# TEXTO DE LEITURA
= = = = =

O vice-presidente Hamilton Mourão entendeu
rapidamente a natureza do problema. Na segunda-feira, declarou que Pazuello
sabia que cometera um “erro” e tinha “colocado a cabeça no cutelo”.
Mourão sabe como essas coisas funcionam. Em 2014, quando comandava a
prestigiosa tropa do Sul, meteu-se numa polêmica política. Perdeu o comando,
mas resignou-se: “Andei extrapolando o tamanho da minha cadeira”, disse
ele na época. “E a autoridade do comandante não pode deixar de ser exercida.”
Bolsonaro também não desconhece esse tipo de
problema. O hoje (ainda) presidente da República cursou a AMAN e serviu nos grupos
de artilharia de campanha e paraquedismo. De cadete a capitão, passou14 dos
seus 66 anos de vida no quartel. Mas jamais respeitou os valores militares que
vive enaltecendo da boca para fora.

= = = = =

# LISTAGEM DE DADOS
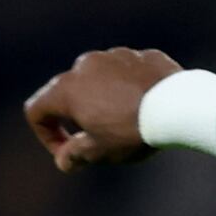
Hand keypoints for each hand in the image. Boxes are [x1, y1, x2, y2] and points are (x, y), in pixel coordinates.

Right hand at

= = = = =

# EXERCÍCIOS PROPOSTOS
• A. Cite o texto sobre Mourão e Bolsonaro começando em "Bolsonaro também não" e terminando em "boca para fora.".
• B. De acordo com o texto sobre Mourão e Bolsonaro, o que Mourão perdeu em 2014?
• C. Prossiga com o texto sobre Mourão e Bolsonaro a partir do ponto em que ele termina.
A listagem vem de outra fonte.

# GABARITO
• A.
Bolsonaro também não desconhece esse tipo de
problema. O hoje (ainda) presidente da República cursou a AMAN e serviu nos grupos
de artilharia de campanha e paraquedismo. De cadete a capitão, passou14 dos
seus 66 anos de vida no quartel. Mas jamais respeitou os valores militares que
vive enaltecendo da boca para fora.

• B. O comando da prestigiosa tropa do Sul.

• C.
Em 1986, aos 31 anos de idade, o então oficial da
ativa publicou um artigo na revista VEJA em que
reclamava do soldo. A matéria lhe rendeu 15 dias de prisão disciplinar. No ano
seguinte, deixou clara sua vocação para subversivo ao planejar explodir bombas de
baixa potência em quartéis e academias (também como forma de protesto contra os
baixos salários dos militares). Outro
artigo publicado por Veja revelou o plano do insurreto, que foi
excluído do quadro da Escola de Oficiais, mas acabou absolvido
das acusações pelo Superior Tribunal Militar. Mesmo assim,
sua carreira no Exército terminou ali.
No mesmo ano em que deu baixa (1988), o capitão reformado se elegeu
vereador. Dois anos depois, foi um dos deputados federais mais votados no Rio
de Janeiro. Ao longo de sete mandatos como deputado do baixo clero,
aprovou dois míseros projetos, mas colecionou dezenas de processos (a maioria
deles movidos por parlamentares de esquerda). Na presidência, inaugurou
um governo civil em que ninguém sabe o nome do ministro da Educação. Mas todos
conhecem os nomes dos generais. Há o Mourão, o Heleno, o Braga
Netto, o Ramos...
Bolsonaro tornou a deixar patente seu desprezo pelos
valores militares no último domingo, quando levou para o alto de um carro de
som um general da ativa, em meio de uma manifestação política. Pazuello podia
ter se recusado a participar da passeata em vez de pisotear suas insígnias. Mas
Bolsonaro, como militar e como presidente, foi coautor desse gesto de
desprezo pelas Forças Armadas.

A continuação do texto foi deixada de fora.